Primary Cutaneous Nocardiosis in a Patient Taking Adalimumab Therapy for Crohn's Disease.

Introduction

The introduction of biologic immunomodulators, in particular antibodies targeted against tumor necrosis factor alpha (TNF-alpha), has revolutionized treatment of Crohn’s disease. However, this comes at the expense of a higher risk for opportunistic infections due to a generalized immunosuppressive effect. Bacterial and opportunistic infections are well-known complications of anti-TNF agents.1,2 Nocardia has been reported rarely among patients on anti-TNF agents.3

TNF plays a role in the clearance of norcardia in animal models.4 Immunosuppression, anti-TNF treatment in particular, may favor growth and dissemination of nocardia. Pulmonary and cutaneous nocardiosis has been reported in Crohn’s disease patients on infliximab.5,6 Nocardiosis has been reported with adalimumab therapy in rheumatoid arthritis patients.7,8 Our search did not reveal any cases of nocardiosis while on adalimumab therapy in Crohn’s disease patients.

Crohn’s disease patients receiving biologic agents, in particular, tumor necrosis factor (TNF)-alpha inhibitors are immunosuppressed and are prone to develop opportunistic infections. We report a rare case of primary cutaneous nocardiosis in an immunocompromised patient on chronic anti-TNF for underlying severe Crohn’s disease.

Case Report

A 36-year-old Caucasian gentleman with a history of Crohn’s disease treated with adalimumab presented with a cellulitis-like rash on his forehead (Figure 1). Five weeks previously, he had struck his forehead on a construction pole, sustaining a laceration which required sutures. On presentation he had developed purulent discharge from the laceration site, and he was started on doxycycline. After completing antibiotic treatment, he was seen by a dermatologist due to persistent rash and a punch biopsy was taken from the area.

Figure 1

Cellulitis-like rash with draining and crusting.

Histological examination of the biopsy showed granulomatous inflammation thought to be related to a foreign body. The lesion worsened with increasing pain, pruritus, erythema, and development of a furuncle with drainage of yellow purulent material. A swab was sent for aerobic culture which grew coagulase negative staphylococci. Viral and fungal cultures from this lesion were negative.

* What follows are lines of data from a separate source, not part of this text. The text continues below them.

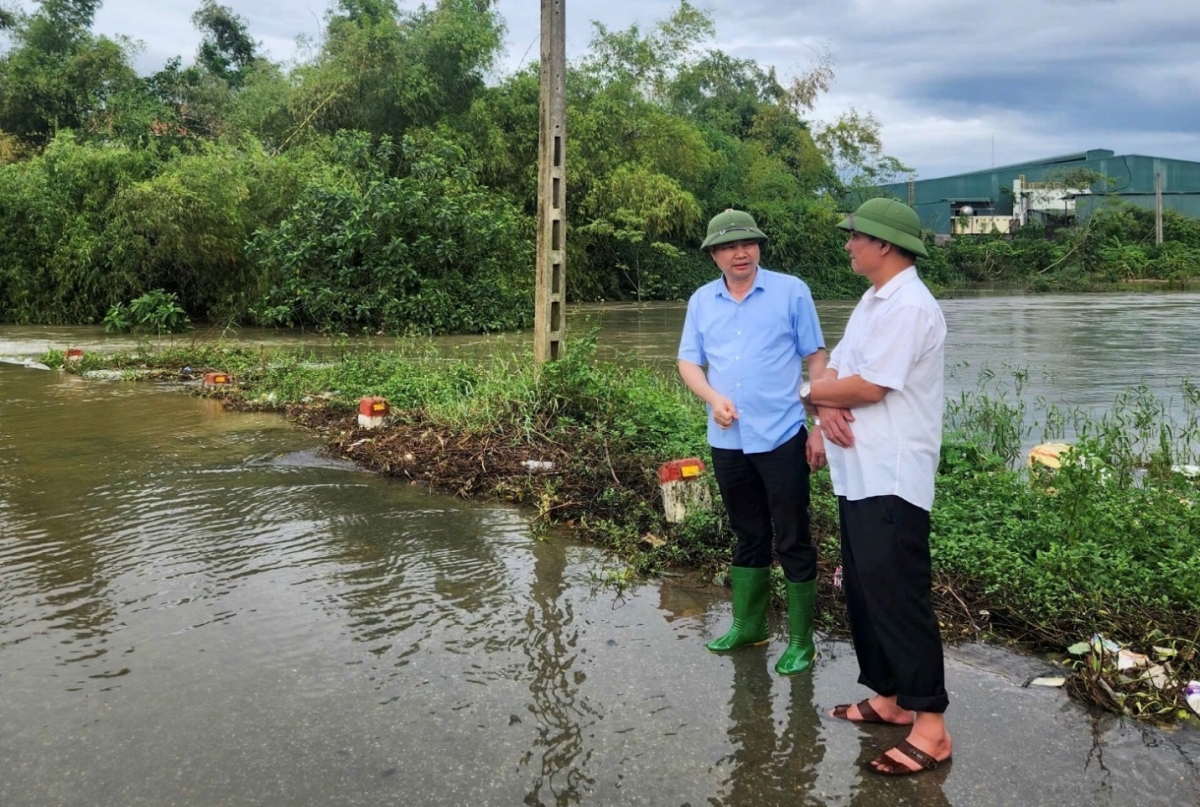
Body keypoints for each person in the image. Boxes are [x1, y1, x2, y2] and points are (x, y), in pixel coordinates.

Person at [800, 197, 951, 775]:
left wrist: (810, 397)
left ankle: (931, 726)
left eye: (855, 236)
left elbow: (870, 388)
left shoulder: (910, 306)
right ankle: (889, 699)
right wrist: (823, 407)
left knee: (898, 596)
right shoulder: (873, 300)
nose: (848, 244)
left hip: (892, 475)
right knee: (865, 591)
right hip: (857, 472)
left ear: (884, 244)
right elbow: (837, 369)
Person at [678, 208, 827, 676]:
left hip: (782, 435)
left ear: (758, 248)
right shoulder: (702, 301)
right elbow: (688, 363)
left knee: (793, 536)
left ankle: (802, 641)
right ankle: (750, 624)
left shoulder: (791, 291)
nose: (739, 253)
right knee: (747, 532)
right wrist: (712, 398)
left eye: (747, 243)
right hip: (728, 440)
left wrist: (820, 423)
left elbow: (817, 358)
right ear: (714, 255)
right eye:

Over the next several weeks, the lesion continued to worsen, growing in size and becoming more painful. The adalimumab therapy was stopped and pyoderma gangrenosum was considered due to the patient’s underlying Crohn’s disease. The patient subsequently was admitted due to uncontrolled pain, and progression of his forehead lesion. A comprehensive work-up for human immunodeficiency virus, syphilis, tuberculosis, hepatitis, antinuclear antibody, rheumatoid factor, anti-cyclic citrullinated peptide, and serum protein electrophoresis were negative. Blood (bacterial and fungal), urine, and sputum cultures were negative. Chest x-ray was negative. With IV antibiotics, there was some improvement in the forehead rash and the patient was discharged on oral antibiotics. He also was started on dapsone and clobetasol for treatment of pyoderma gangrenosum. One week later, cultures from his biopsy grew Nocardia arthritidis (Figure 2). He was started on trimethoprim-sulfamethoxazole daily with follow-up with an infectious disease specialist. His rash improved significantly after a few weeks of treatment.

Figure 2

Nocardia asteroids staining and culture.

Discussion

Human nocardiosis is caused by nocardia species which is an ubiquitous soil inhabiting bacteria and considered an opportunistic pathogen.8 It can affect the skin and classically disseminate to involve the lungs and brain. It is a difficult infection to treat and carries high mortality if disseminated.9 Nocardiosis has been well known to affect AIDS patients, transplant recipients, and long term corticosteroid treated individuals. Now, it is being recognized increasingly in immunosuppressed patients on anti-TNF agents. Previous use of corticosteroids has been identified as a risk factor, as noted in our case, and was present in more than 50% of cases in earlier studies.10

Early diagnosis is essential and norcardia should be considered in the differential diagnosis of any patient presenting with draining skin lesion or painful rash who is receiving anti-TNF agents or has in the recent past. Anti-TNF therapy doubles the risk of opportunistic infections in inflammatory bowel disease patients.9,10 This underscores the importance of adherence to guidelines for their prevention and management. A high level of vigilance and scrutiny in examination and follow up are highly recommended for this group of patients.

Conclusion

A high level of suspicion must be enforced when patients receiving TNF-alpha inhibitors present with skin manifestations, in particular, cellulitis-rash or draining lesion. Early identification and treatment of nocardia is pivotal to prevent disseminated disease and mortality.